In a strange way, the Army is what caused me to become a writer of satire and eventually a columnist and now an editor at LDN although there are days when I look at what I wrote that I'm not sure that is anything to be thankful for.

Shortly after my arrival at my assigned military base, the installation started up a small weekly newspaper. Since I already had a reputation of making my opinions about army life known, several of my buddies said I should submit some of my diatribes to the paper. I wrote a column making fun of the new mess hall's menu and the fact we weren't allowed seconds to support the original measly portions we had slopped on our trays.

I expressed my disdain by wording the column as if I was writing to a family in Korea asking them to adopt this company of poor starving G.I.'s. The editor, a lieutenant and a graduate of the University of Iowa, thought the piece was hilarious and printed it in the next edition of the small four page newspaper.

I remember how everyone on the post made it a point to come up to me and slap my back or buy me a beer that week. I had said something they believed needed to be said and had said it in a way that made them all laugh. I had always been a comedian, getting in trouble as a jokester since third grade, so this new-found celebrity sat well with me as I enjoyed my moment in the limelight.

I remember hearing that the post commander was none too happy with my column. I also was told the editor stood up for me because even in the Army, the First and Fourth Amendments were still a part of the Constitution. The editor relayed to the post commander that there was truth in my column and perhaps he should check it out for himself before getting too mad at me. I told the L.T. that technically I wasn't a soldier if that would help but he advised me not to go there with that defense.

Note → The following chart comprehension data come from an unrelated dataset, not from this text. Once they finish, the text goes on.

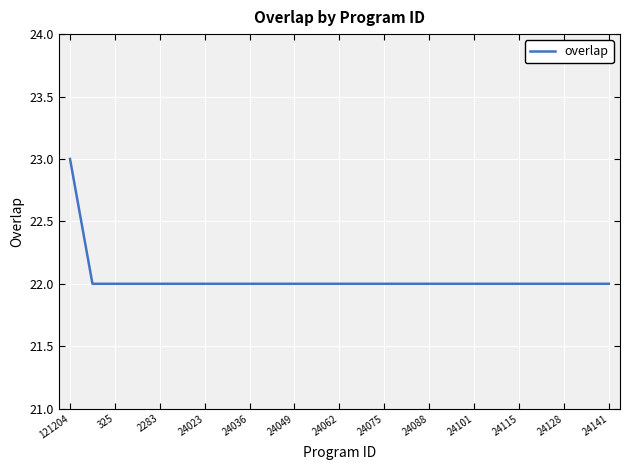

What is the smallest value displayed?

22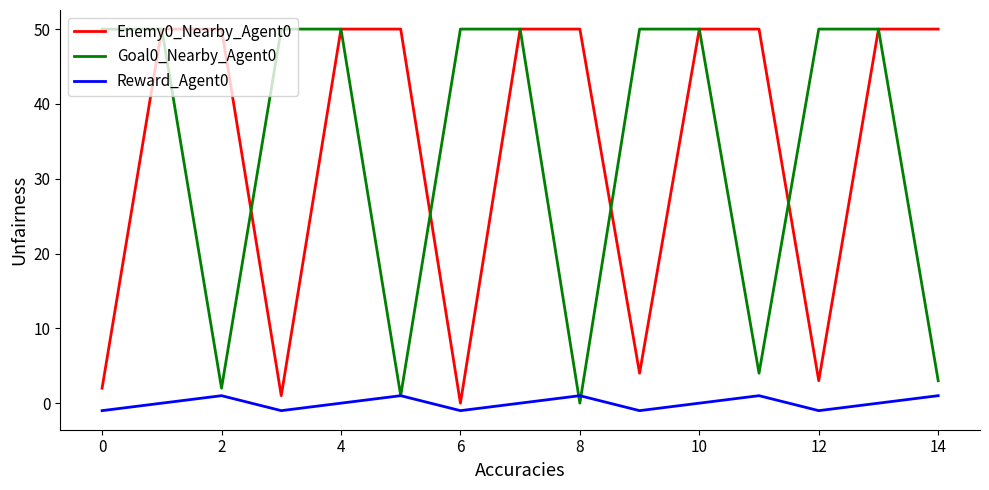

What is the greatest value displayed?

50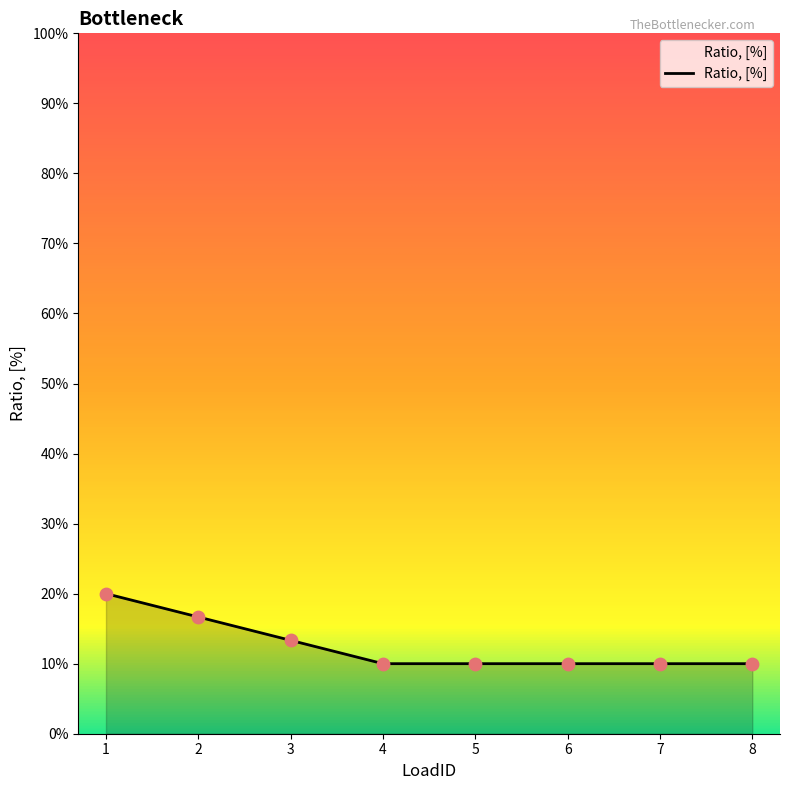

What is the change in value from 1 to 3?

-0.1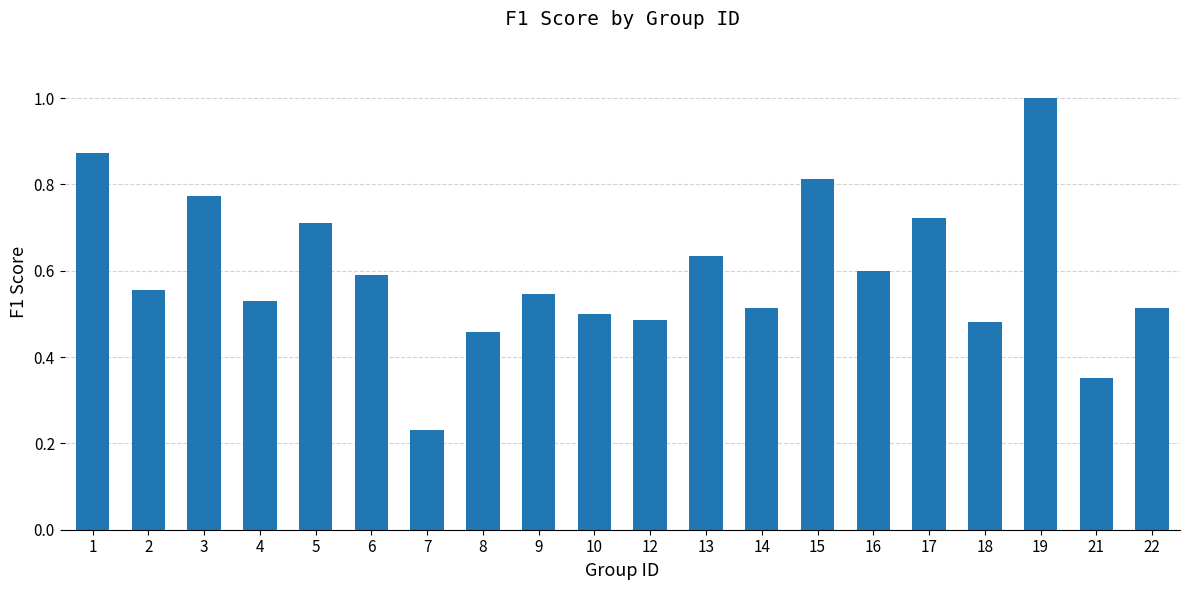

What is the sum of all values?

11.9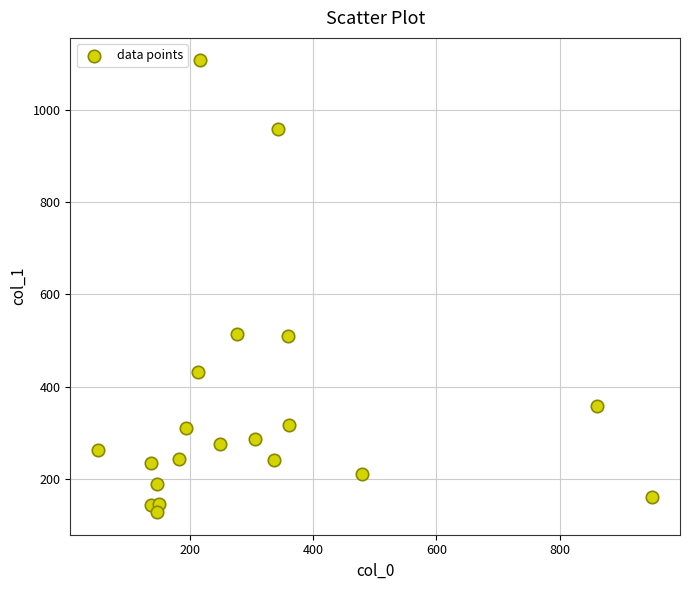

What is the range of Y values (max minus min)?

979.5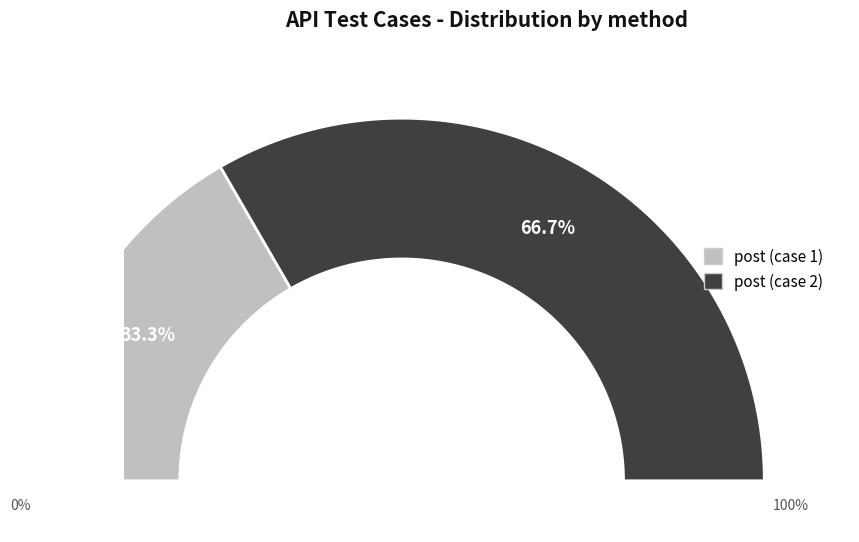

Is post (case 1) the majority of the pie?

No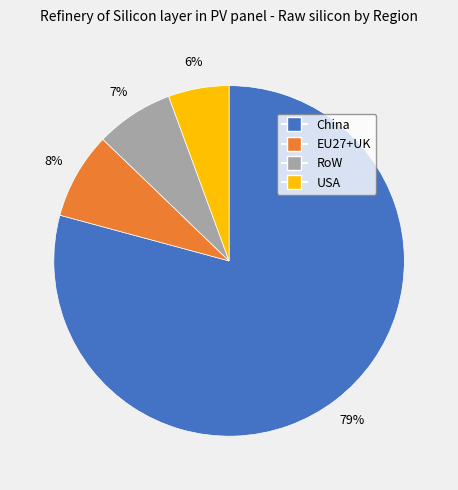

Do China and EU27+UK together represent more than half of the pie?

Yes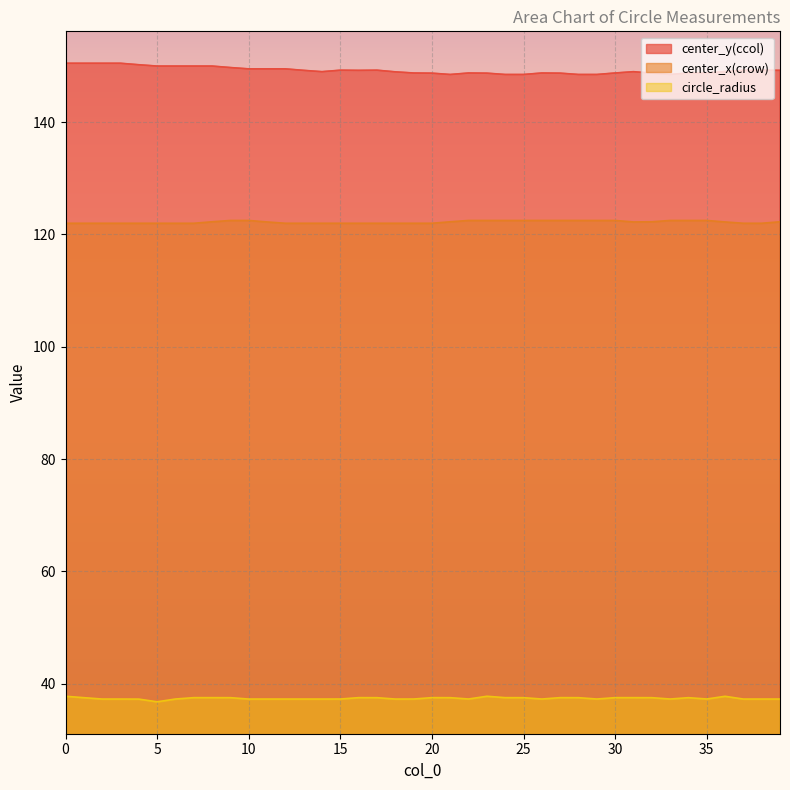

How many interior local peaks does the center_x(crow) series have?

8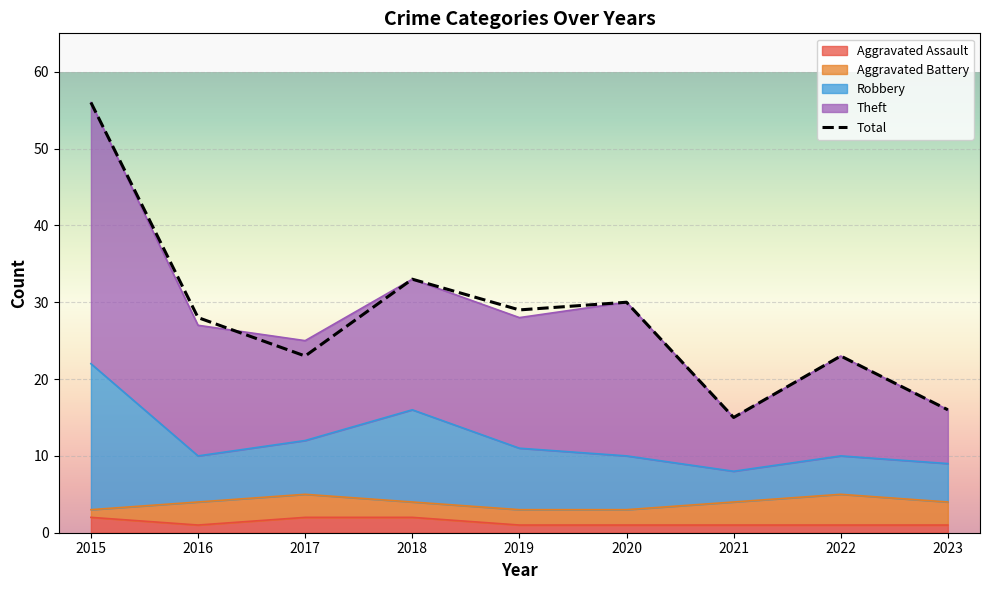

Which has a higher value, 2016 or 2018?

2018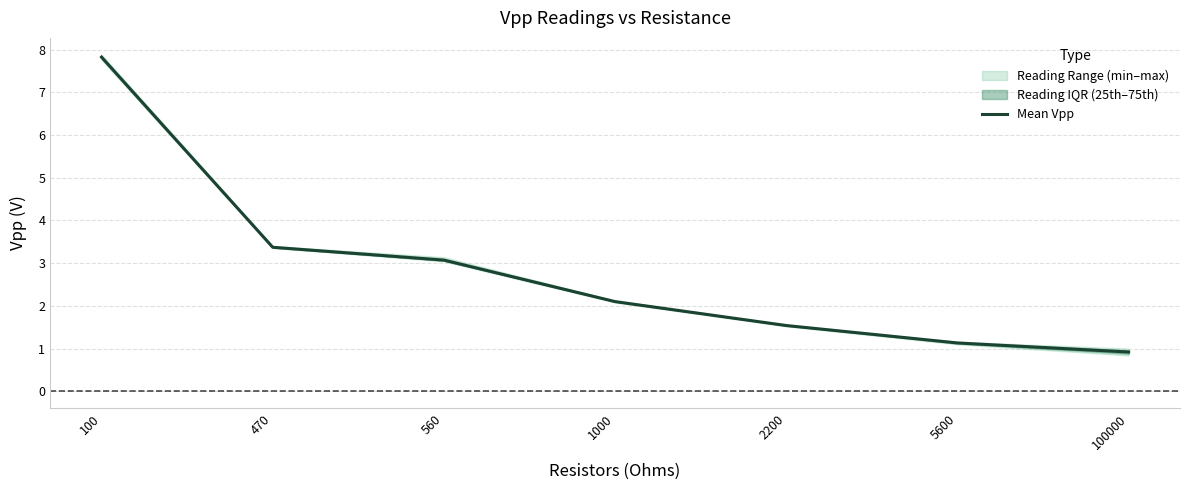

True or false: there are more than 1 points higher than both neighbors.

False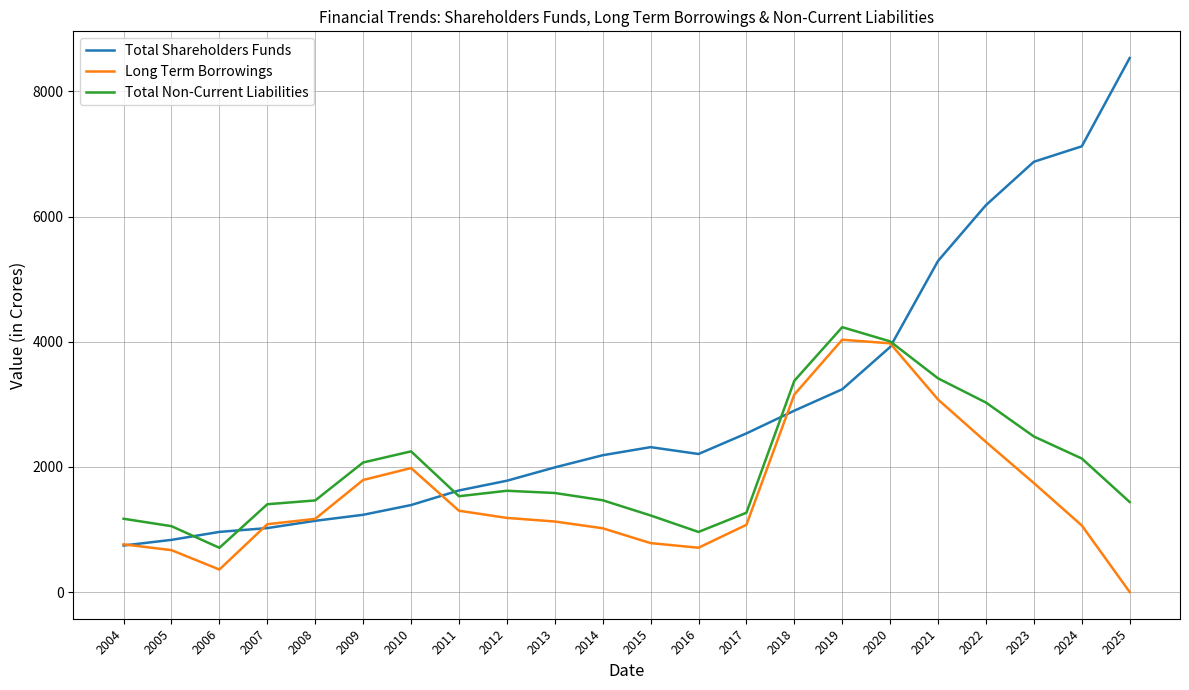

What is the spread (max minus min) of values at 2024?

6059.5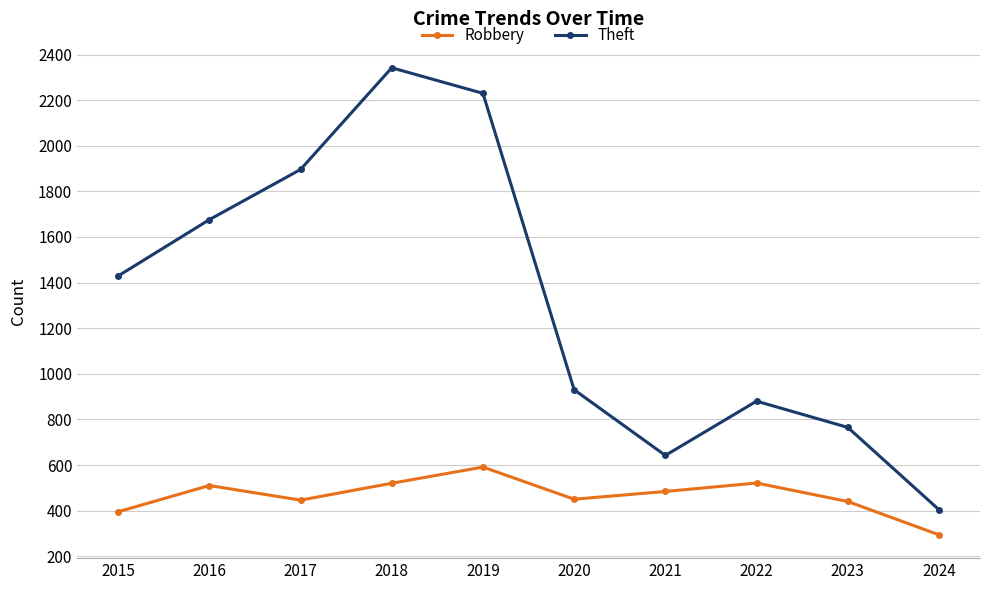

What is the difference between the highest and lowest values at 2020?

480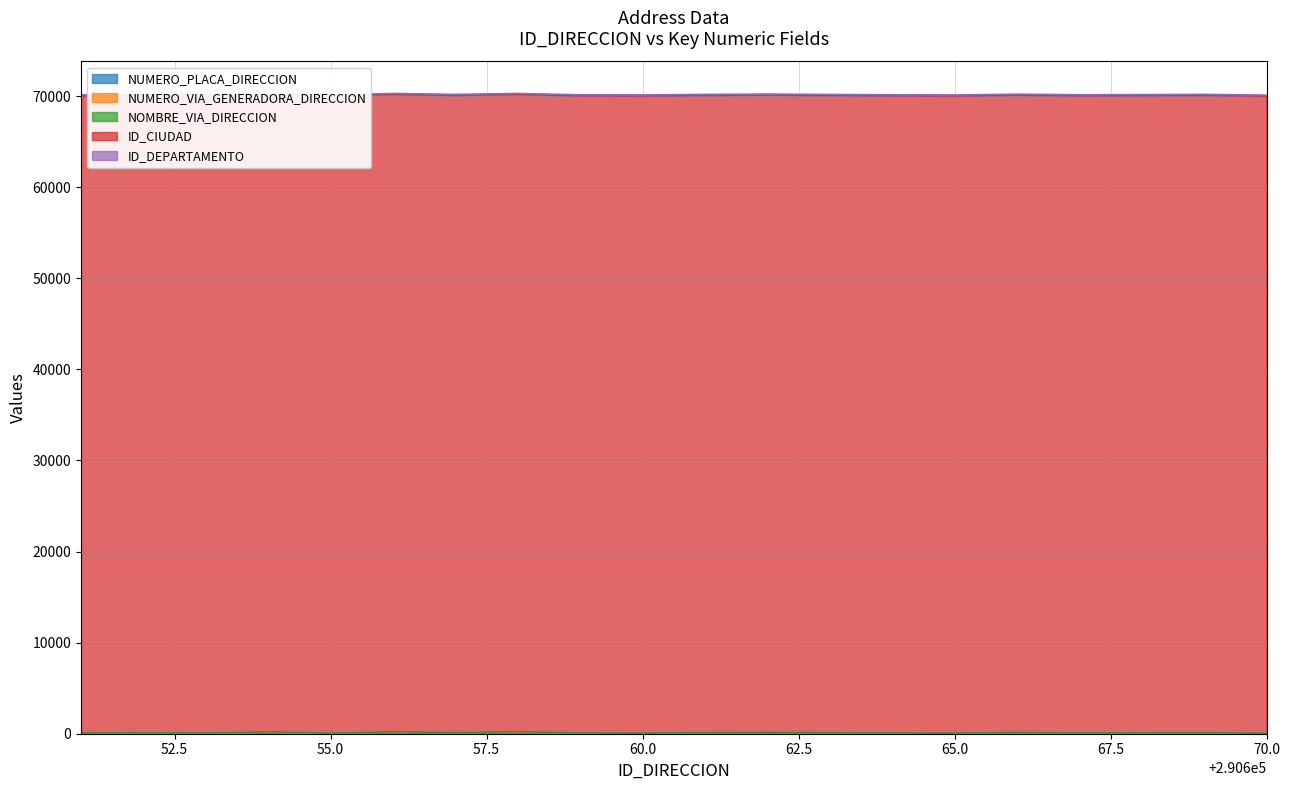

At which category is the sum across all series the highest?

290656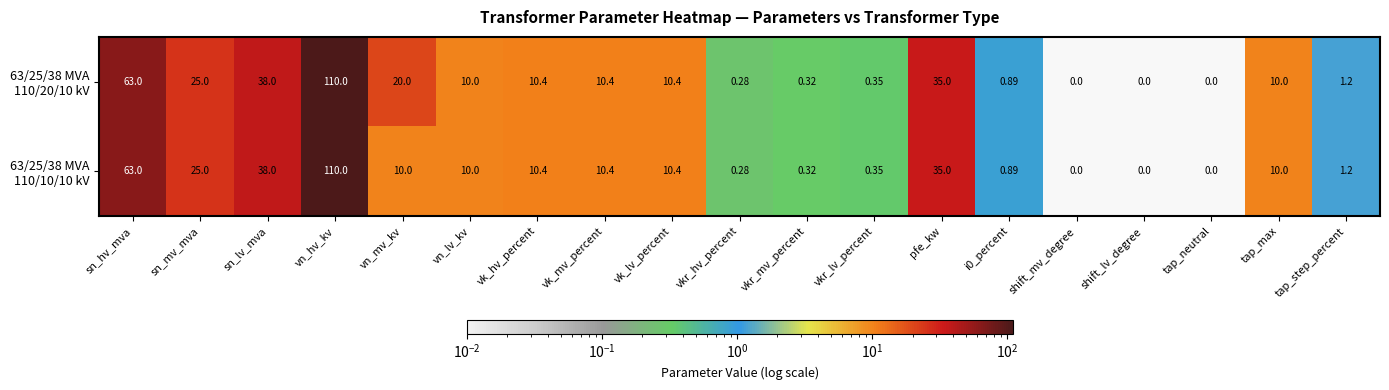

At which category is the sum across all series the highest?

vn_hv_kv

A few days later I learned my first real lesson in the power of the word. As I and my platoon were in the mess hall eating a skimpy meal of undercooked chicken, two company captains and the post commander walked into the mess. They always ate at the officer's club so this was a shock to all of us. All three walked up to the line and taking trays, went through the mess line as soldiers scurried to get out of the way.

Of course when they came to the chicken, that day's main entrée, they all received double portions as if that was the norm. Everyone was watching and everyone was mad and I recall a few nudging me to go tell the commanders we didn't get fed that well. I figured I was on soft ground already and didn't need the post commander attaching a face to the column I had written so I told everyone to shut up.

[to top of second column]

As luck would have it, one of the captains tore into his chicken breast and found the meat still blood red. Now anyone knows raw chicken is nothing to serve even to young draftees but for the captain to get one of these pieces of crap was a thing of beauty.

Now I will never know if he was just really ticked off or had decided to put on a show for the post commander. Whatever the motive, the captain stood up and threw his tray full of food against the wall and started screaming at the mess hall sergeant to pull every piece of food off the line and to get a new meal prepared in fifteen minutes or his kiester would be in Alaska feeding "blankety blank" Eskimos.

After that day, the food was better and the portions we received were also more in line with what young men needed to not feel like we were starving.

It was my first real lesson in what the power of words could do. I never forgot it. I never will.